Soit 61 % de salaire net normal. On est loin des 70 % promis par le gouvernement, et rehaussé en plus de 5, 63 € par jour de travail.

 

La faute à qui ?

La faute au fameux précompte professionnel de 26,75 % qui continue à être prélevé à la source (sur le brut donc), en ce compris les 5,63 € journaliers.


Un trop-plein remboursé l’an prochain


Renseignements pris à son syndicat, la CSC, on nous confirme effectivement ce mode de calcul.

Et on y ajoute simplement le fait qu’il y aura vraisemblablement un trop-plein d’impôt professionnel perçu par l’État durant ces mois de chômage coronavuirus et qu’il sera remboursé l’année prochaine, après la déclaration d’impôts.


« Ça me fait de belles jambes, moi, de retoucher ce trop-plein dans un an et demi, reprend Adrian Elsdorf. C’est maintenant que j’en ai besoin pour me nourrir, moi et mes enfants. »

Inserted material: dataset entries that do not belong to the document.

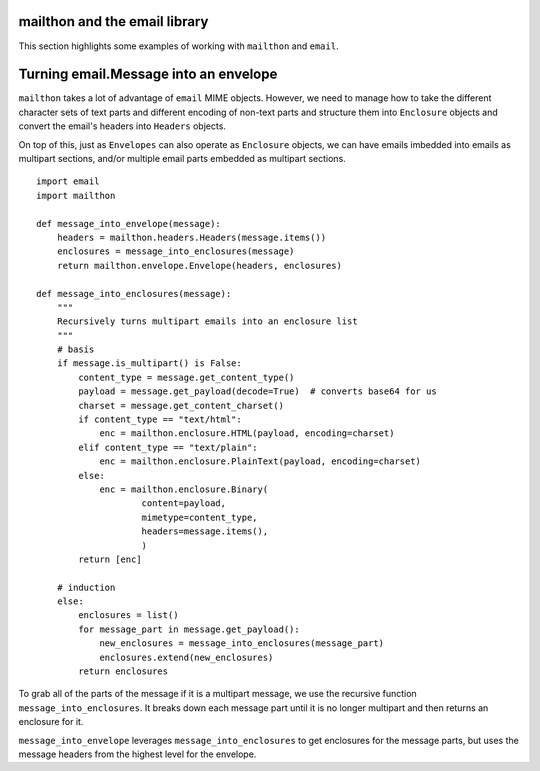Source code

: ==============================
mailthon and the email library
==============================

This section highlights some examples of working with ``mailthon`` and ``email``.

======================================
Turning email.Message into an envelope
======================================

``mailthon`` takes a lot of advantage of ``email`` MIME objects. However, we need to manage how to take the different character sets of text parts and different encoding of non-text parts and structure them into ``Enclosure`` objects and convert the email's headers into ``Headers`` objects. 

On top of this, just as ``Envelopes`` can also operate as ``Enclosure`` objects, we can have emails imbedded into emails as multipart sections, and/or multiple email parts embedded as multipart sections.

::

    import email
    import mailthon

    def message_into_envelope(message):
        headers = mailthon.headers.Headers(message.items())
        enclosures = message_into_enclosures(message)
        return mailthon.envelope.Envelope(headers, enclosures)

    def message_into_enclosures(message):
        """
        Recursively turns multipart emails into an enclosure list
        """
        # basis
        if message.is_multipart() is False:
            content_type = message.get_content_type()
            payload = message.get_payload(decode=True)  # converts base64 for us
            charset = message.get_content_charset()
            if content_type == "text/html":
                enc = mailthon.enclosure.HTML(payload, encoding=charset)
            elif content_type == "text/plain":
                enc = mailthon.enclosure.PlainText(payload, encoding=charset)
            else:
                enc = mailthon.enclosure.Binary(
                        content=payload,
                        mimetype=content_type,
                        headers=message.items(),
                        )
            return [enc]
    
        # induction
        else:
            enclosures = list()
            for message_part in message.get_payload():
                new_enclosures = message_into_enclosures(message_part)
                enclosures.extend(new_enclosures)
            return enclosures

To grab all of the parts of the message if it is a multipart message, we use the recursive function ``message_into_enclosures``. It breaks down each message part until it is no longer multipart and then returns an enclosure for it.

``message_into_envelope`` leverages ``message_into_enclosures`` to get enclosures for the message parts, but uses the message headers from the highest level for the envelope.
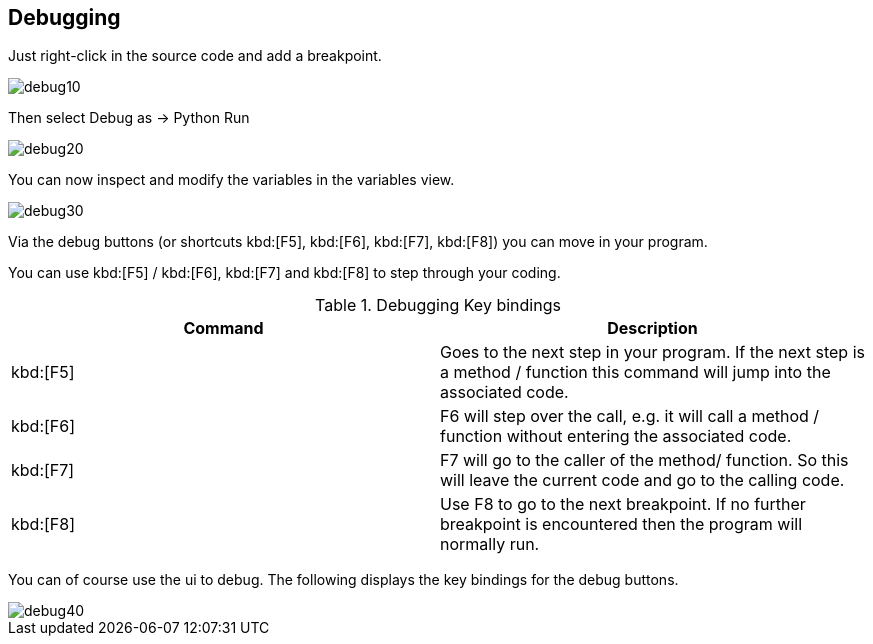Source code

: [[debugging]]
== Debugging

Just right-click in the source code and add a breakpoint.

image::debug10.gif[]

Then select Debug as -> Python Run

image::debug20.gif[]

You can now inspect and modify the variables in the variables view.

image::debug30.gif[]

Via the debug buttons (or shortcuts kbd:[F5], kbd:[F6], kbd:[F7], kbd:[F8]) you can move in
your program.

You can use kbd:[F5] / kbd:[F6], kbd:[F7] and kbd:[F8] to step through your coding.

.Debugging Key bindings
|===
|Command |Description

|kbd:[F5] 
|Goes to the next step in your program. 
If the next step is a method / function this command will jump into the associated code. 

|kbd:[F6] 
|F6 will step over the call, e.g. it will call a method / function without entering the associated code.  

|kbd:[F7]
|F7 will go to the caller of the method/ function. 
So this will leave the current code and go to the calling code.  

|kbd:[F8]
|Use F8 to go to the next breakpoint. If no further
breakpoint is encountered then the program will normally run.

|===

You can of course use the ui to debug. The following displays
the key bindings for the debug buttons. 

image::debug40.gif[]

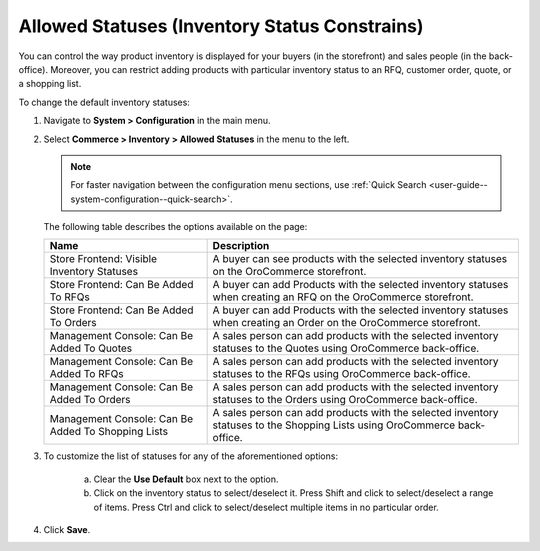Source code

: .. _configuration--guide--commerce--configuration--inventory--allowed-statuses:

Allowed Statuses (Inventory Status Constrains)
==============================================

You can control the way product inventory is displayed for your buyers (in the storefront) and sales people (in the back-office). Moreover, you can restrict adding products with particular inventory status to an RFQ, customer order, quote, or a shopping list.

To change the default inventory statuses:

1. Navigate to **System > Configuration** in the main menu.
2. Select **Commerce > Inventory > Allowed Statuses** in the menu to the left.

   .. note::
      For faster navigation between the configuration menu sections, use :ref:`Quick Search <user-guide--system-configuration--quick-search>`.

   .. image:: /user_doc/img/system/config_commerce/inventory/AllowedStatuses.png
      :class: with-border

   The following table describes the options available on the page:

   +----------------------------------------------------+----------------------------------------------------------------------------------------------------------------------------------+
   | Name                                               | Description                                                                                                                      |
   +====================================================+==================================================================================================================================+
   | Store Frontend: Visible Inventory Statuses         | A buyer can see products with the selected inventory statuses on the OroCommerce storefront.                                     |
   +----------------------------------------------------+----------------------------------------------------------------------------------------------------------------------------------+
   | Store Frontend: Can Be Added To RFQs               | A buyer can add Products with the selected inventory statuses when creating an RFQ on the OroCommerce storefront.                |
   +----------------------------------------------------+----------------------------------------------------------------------------------------------------------------------------------+
   | Store Frontend: Can Be Added To Orders             | A buyer can add Products with the selected inventory statuses when creating an Order on the OroCommerce storefront.              |
   +----------------------------------------------------+----------------------------------------------------------------------------------------------------------------------------------+
   | Management Console: Can Be Added To Quotes         | A sales person can add products with the selected inventory statuses to the Quotes using OroCommerce back-office.                |
   +----------------------------------------------------+----------------------------------------------------------------------------------------------------------------------------------+
   | Management Console: Can Be Added To RFQs           | A sales person can add products with the selected inventory statuses to the RFQs using OroCommerce back-office.                  |
   +----------------------------------------------------+----------------------------------------------------------------------------------------------------------------------------------+
   | Management Console: Can Be Added To Orders         | A sales person can add products with the selected inventory statuses to the Orders using OroCommerce back-office.                |
   +----------------------------------------------------+----------------------------------------------------------------------------------------------------------------------------------+
   | Management Console: Can Be Added To Shopping Lists | A sales person can add products with the selected inventory statuses to the Shopping Lists using OroCommerce back-office.        |
   +----------------------------------------------------+----------------------------------------------------------------------------------------------------------------------------------+

3. To customize the list of statuses for any of the aforementioned options:

     a) Clear the **Use Default** box next to the option.
     b) Click on the inventory status to select/deselect it. Press Shift and click to select/deselect a range of items. Press Ctrl and click to select/deselect multiple items in no particular order.

4. Click **Save**.
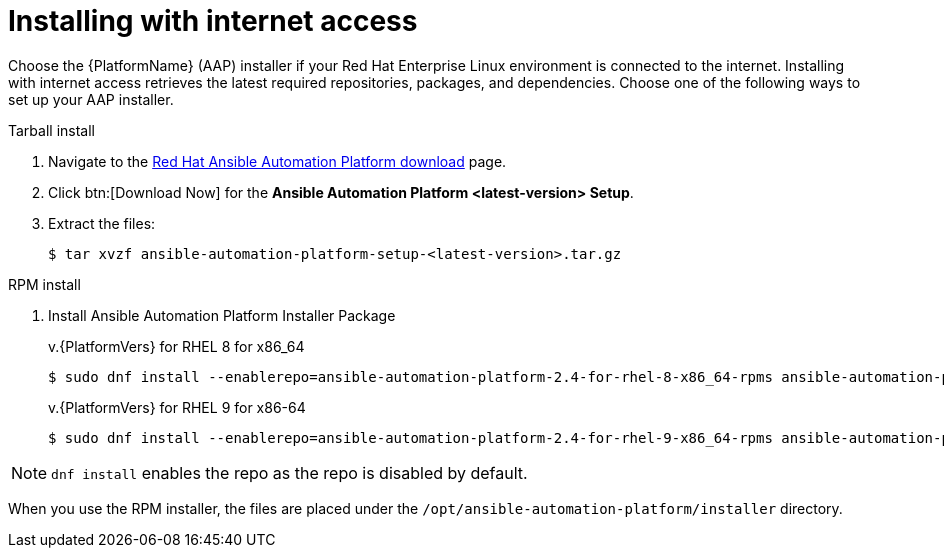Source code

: 

[id="proc-installing-with-internet_{context}"]


= Installing with internet access

[role="_abstract"]
Choose the {PlatformName} (AAP) installer if your Red Hat Enterprise Linux environment is connected to the internet. Installing with internet access retrieves the latest required repositories, packages, and dependencies. Choose one of the following ways to set up your AAP installer.

.Tarball install

. Navigate to the https://access.redhat.com/downloads/content/480[Red Hat Ansible Automation Platform download] page.
. Click btn:[Download Now] for the *Ansible Automation Platform <latest-version> Setup*.
. Extract the files:
+
-----
$ tar xvzf ansible-automation-platform-setup-<latest-version>.tar.gz
-----

.RPM install

. Install Ansible Automation Platform Installer Package
+
v.{PlatformVers} for RHEL 8 for x86_64
+
----
$ sudo dnf install --enablerepo=ansible-automation-platform-2.4-for-rhel-8-x86_64-rpms ansible-automation-platform-installer
----
+
v.{PlatformVers} for RHEL 9 for x86-64
+
----
$ sudo dnf install --enablerepo=ansible-automation-platform-2.4-for-rhel-9-x86_64-rpms ansible-automation-platform-installer
----

[NOTE]
`dnf install` enables the repo as the repo is disabled by default.

When you use the RPM installer, the files are placed under the `/opt/ansible-automation-platform/installer` directory.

Il faut dire qu’Adrian a également sur le dos un prêt hypothécaire avec 640 € de remboursement mensuel et que sa banque ne lui a toujours pas répondu sur un éventuel report des mensualités.

« Si je suis débité de ces 640 € en début de mois, avec les 130 € de gaz et d’électricité et les 60 € d’eau, il ne me restera plus que 258 € pour vivre.

Encore heureux que j’ai un petit peu de côté.

Mais ça ne durera pas durant des mois. »


Et sa situation se répète également pour une autre employée de la société d’éditions qui elle est à mi-temps. De 980 €, son salaire est passé à 560 € nets.


Moins qu’un chômeur


La comparaison est évidemment tentante avec les allocations de chômage : « J’ai des amis qui sont chômeurs, chefs de famille, et qui continuent à percevoir leurs 1.150 € nets par mois », souligne-t-il, un peu dépité.


Quand il a touché son salaire de mars, il n’était amputé « que » de 250 € nets vu qu’il avait travaillé normalement jusqu’au 18 mars. « Du coup, on était tous dans le flou sur ce qu’on allait toucher pour un mois complet.

On comprend mieux maintenant pourquoi tous les salariés veulent reprendre le travail. »
Nous avons tenté de joindre le ministre des finances, Alexander De Croo, mais en vain.